A new era of cyberattacks has dawned upon us. Now, seemingly harmless everyday appliances like printers, digital video recorders, webcams, thermostats and routers are being utilized as minions in distributed-denial-of-service (DDoS) attacks against websites.
DDoS is an attack where a targeted website is flooded by an overwhelming amount of requests from millions of connected machines in order to bring it down. Traditionally, these attacks are launched from compromised computers and mobile gadgets collectively nicknamed "botnet."
However, recent DDoS attacks on a security blogger's website and French website host OVH reveal that now, it's not just computers that are being utilized as botnets - even Internet of Things (IoT) appliances are now fair game.
This means unsecured routers, printers, IP web cameras, DVRs, cable boxes, connected "smart" appliances such as Wi-Fi light bulbs and smart locks can be hijacked and involved in cyberattacks without the owner knowing about it. To remain unnoticed, compromised appliances could be sending out small trickles of data to make the attack discrete. Multiply that by millions and what you have is the perfect DDoS attack vector.
How serious is this? The recent attacks are reported to be the largest targeted DDoS attempts ever, with a sustained data stream of 620 Gbps and even reaching data rates of over a terabit per second, all accomplished by enslaving connected Internet of Things appliances via a trojan program infection.
Alarmingly, the source code for this smart appliance trojan program, named Mirai, has been published online for everyone to see. This means we will be seeing more of these attacks in the future and securing these connected appliances is as vital as ever.
Mirai is said to compromise about 380,000 connected appliances a day but thankfully, after the recent DDoS attacks, internet service providers have started to block infected devices and the rate of infections has started dropping.
One peculiar thing about smart appliance infections is that they clear out after a reboot because the malware only resides in temporary memory. To maintain a large botnet capable of launching a massive DDoS attack, hackers need to infect and reinfect new appliances every day.
The common vector for these smart appliances is open public ports. These are used by Internet of Things appliances so they can be accessible away from home. Hackers usually scan for open and exploitable ports remotely and this is how they usually locate target appliances.
Another reason why these attacks are gaining popularity is due to the fact that consumers assume that these are merely plug-and-play appliances. Usually, we set them and forget them and security is an afterthought. These recent attacks have changed the game for consumers and manufacturers alike.
How can you tell if your appliance is hacked?

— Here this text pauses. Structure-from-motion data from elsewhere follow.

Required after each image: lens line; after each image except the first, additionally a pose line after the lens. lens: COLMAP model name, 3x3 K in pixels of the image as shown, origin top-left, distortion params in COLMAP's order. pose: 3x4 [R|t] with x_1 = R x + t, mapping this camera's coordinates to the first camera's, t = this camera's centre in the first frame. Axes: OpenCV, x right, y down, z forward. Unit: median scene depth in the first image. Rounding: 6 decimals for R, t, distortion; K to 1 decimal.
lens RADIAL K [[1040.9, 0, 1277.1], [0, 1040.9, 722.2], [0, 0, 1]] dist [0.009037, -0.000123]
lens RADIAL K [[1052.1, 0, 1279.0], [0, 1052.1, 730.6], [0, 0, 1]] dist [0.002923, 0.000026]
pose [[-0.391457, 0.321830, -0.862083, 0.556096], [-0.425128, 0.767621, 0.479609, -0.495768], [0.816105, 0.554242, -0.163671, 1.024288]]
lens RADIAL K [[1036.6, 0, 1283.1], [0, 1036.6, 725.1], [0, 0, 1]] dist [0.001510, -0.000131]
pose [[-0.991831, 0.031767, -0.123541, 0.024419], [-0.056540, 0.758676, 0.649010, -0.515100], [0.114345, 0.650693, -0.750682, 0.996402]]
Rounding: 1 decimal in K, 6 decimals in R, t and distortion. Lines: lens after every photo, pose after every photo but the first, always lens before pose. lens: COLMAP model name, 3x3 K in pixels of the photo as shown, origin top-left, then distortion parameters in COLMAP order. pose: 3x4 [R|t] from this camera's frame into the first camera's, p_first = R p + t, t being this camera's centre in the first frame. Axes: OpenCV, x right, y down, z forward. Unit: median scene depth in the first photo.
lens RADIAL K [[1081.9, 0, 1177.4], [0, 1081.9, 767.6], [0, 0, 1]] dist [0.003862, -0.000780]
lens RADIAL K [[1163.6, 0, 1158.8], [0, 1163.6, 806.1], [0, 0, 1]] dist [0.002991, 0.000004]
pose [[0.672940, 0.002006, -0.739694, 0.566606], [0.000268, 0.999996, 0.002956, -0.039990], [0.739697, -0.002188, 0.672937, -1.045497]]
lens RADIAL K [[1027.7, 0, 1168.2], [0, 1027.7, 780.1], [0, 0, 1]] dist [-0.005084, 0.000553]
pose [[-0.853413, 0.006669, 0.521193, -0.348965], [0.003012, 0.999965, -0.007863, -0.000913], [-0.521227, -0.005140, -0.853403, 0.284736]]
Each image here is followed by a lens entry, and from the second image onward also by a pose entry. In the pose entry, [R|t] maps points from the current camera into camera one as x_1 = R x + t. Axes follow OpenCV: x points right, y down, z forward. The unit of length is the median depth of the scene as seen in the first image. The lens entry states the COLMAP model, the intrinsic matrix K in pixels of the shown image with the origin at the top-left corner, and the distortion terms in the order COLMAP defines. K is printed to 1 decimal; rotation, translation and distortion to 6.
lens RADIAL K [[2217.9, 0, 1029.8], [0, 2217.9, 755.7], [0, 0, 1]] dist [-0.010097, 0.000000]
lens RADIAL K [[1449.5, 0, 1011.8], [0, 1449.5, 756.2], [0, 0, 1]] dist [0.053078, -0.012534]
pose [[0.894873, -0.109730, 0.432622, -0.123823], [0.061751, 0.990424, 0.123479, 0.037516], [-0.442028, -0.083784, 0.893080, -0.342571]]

As I mentioned earlier, these attacks were designed to have appliances like printers, routers, webcams, etc. to only transmit small amounts of data to aid in DDoS attacks so identifying which devices are compromised is tricky.
You may notice a slower than usual internet connection. Keep your eye out for unusual video or music streaming buffering or slow web browsing. You can also try a network analyzer like Fing to monitor your connected devices and open ports. Most routers have data packet analyzers and logs accessed by logging into the administrator page and checking if there are IP addresses that are transmitting unusual amounts of data.
Protect your appliances
Since these Internet of Things appliance infections only reside on temporary memory, the first thing you have to do is reboot the device to clear out the malware.
If you are checking your router, IP webcam or connected printer, it is important that you change the default administrator username and password. Do this by accessing the appliance's hub (usually through a web page or a smartphone app). If your smart appliance connects via the manufacturer's website, make sure your password for their site is complex and unique.
Next, check for firmware updates. Now, with these attacks out in the open, manufacturers will start issuing security patches to prevent such infections. It's important to keep your firmware always up to date. If your gadget does not automatically fetch firmware updates, make sure to manually check at least every three months.
Some routers have some firewall functionality too. In your router's administrator page, look for settings named "Disable Port Scan" and "Enable DoS Protection" and make sure you turn these on.
As evidenced by these recent attacks and techniques, in this increasingly connected world, it goes without saying the more our homes become "smarter," the more we have to be smarter about our homes.